REQUIRED WORK: Using only the records, tally the lines with "steps" in them and state that total by itself.

Stored data entries
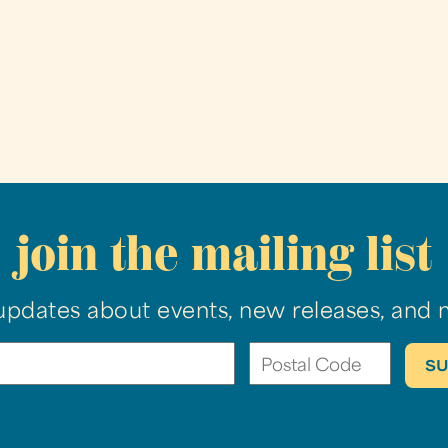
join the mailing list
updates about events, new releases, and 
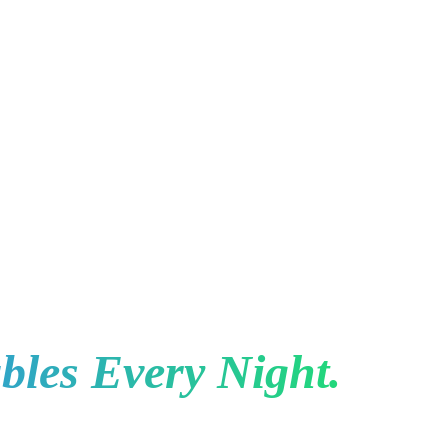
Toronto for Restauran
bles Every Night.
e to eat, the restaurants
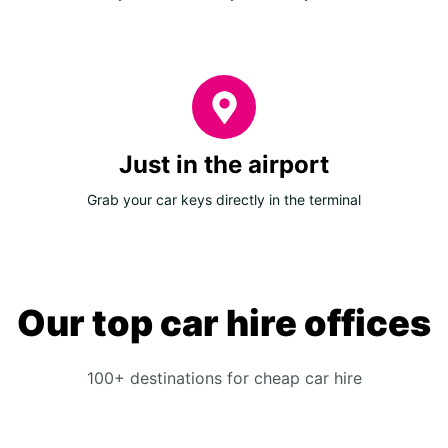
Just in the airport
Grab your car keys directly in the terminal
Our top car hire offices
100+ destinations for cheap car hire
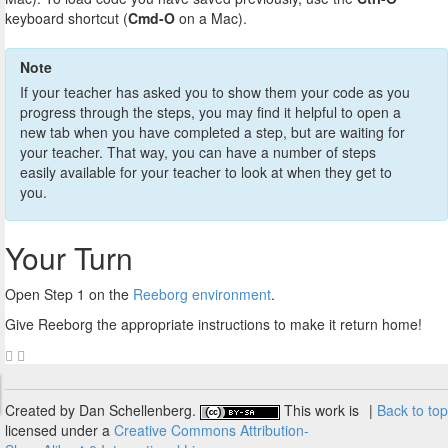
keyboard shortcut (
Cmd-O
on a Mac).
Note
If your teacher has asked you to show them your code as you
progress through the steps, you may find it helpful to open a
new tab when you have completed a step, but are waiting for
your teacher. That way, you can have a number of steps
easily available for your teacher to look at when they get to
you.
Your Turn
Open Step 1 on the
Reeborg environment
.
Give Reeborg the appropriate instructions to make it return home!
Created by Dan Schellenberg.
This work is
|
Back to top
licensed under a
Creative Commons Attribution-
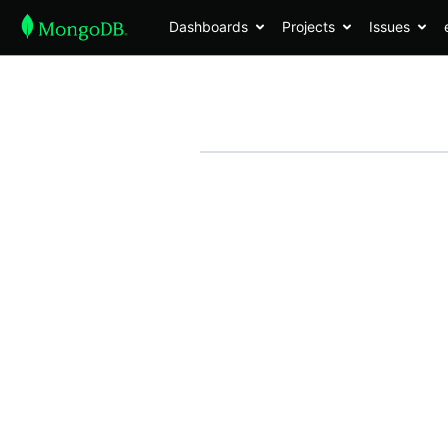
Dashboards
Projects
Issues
* * *
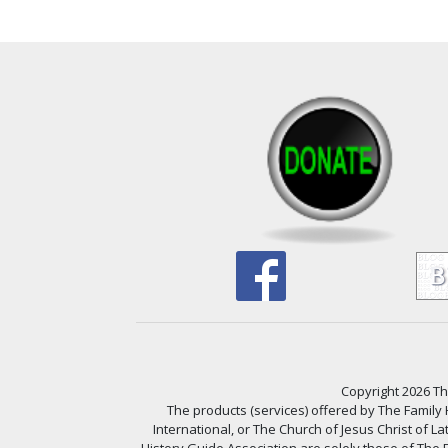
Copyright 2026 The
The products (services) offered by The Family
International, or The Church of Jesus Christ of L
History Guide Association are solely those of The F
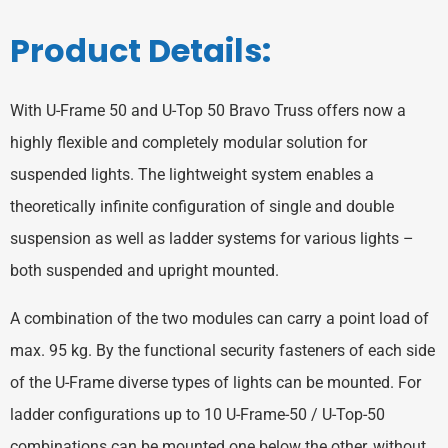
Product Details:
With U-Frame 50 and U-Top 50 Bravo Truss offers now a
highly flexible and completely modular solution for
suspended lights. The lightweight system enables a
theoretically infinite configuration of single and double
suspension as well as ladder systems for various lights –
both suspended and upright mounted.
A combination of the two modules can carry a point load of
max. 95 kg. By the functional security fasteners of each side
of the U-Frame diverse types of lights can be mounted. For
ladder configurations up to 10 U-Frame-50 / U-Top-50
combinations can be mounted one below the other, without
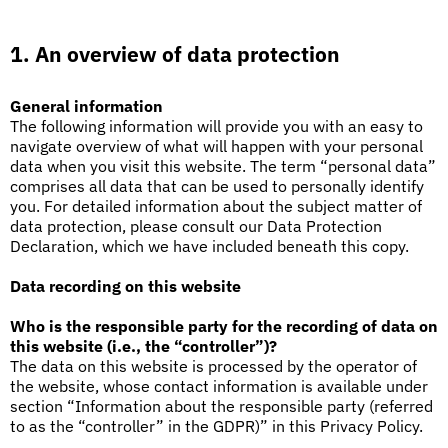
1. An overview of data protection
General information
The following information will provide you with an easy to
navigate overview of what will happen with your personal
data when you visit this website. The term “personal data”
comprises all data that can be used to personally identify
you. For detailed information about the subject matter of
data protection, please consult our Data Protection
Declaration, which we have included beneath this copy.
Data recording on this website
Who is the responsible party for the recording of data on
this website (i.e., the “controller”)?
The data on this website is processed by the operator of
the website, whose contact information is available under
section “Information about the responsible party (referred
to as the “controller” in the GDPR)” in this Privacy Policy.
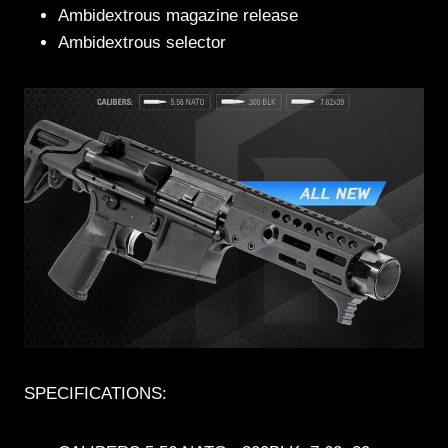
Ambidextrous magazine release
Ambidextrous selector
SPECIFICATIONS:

SOLUTION TO THIS EXERCISE: 2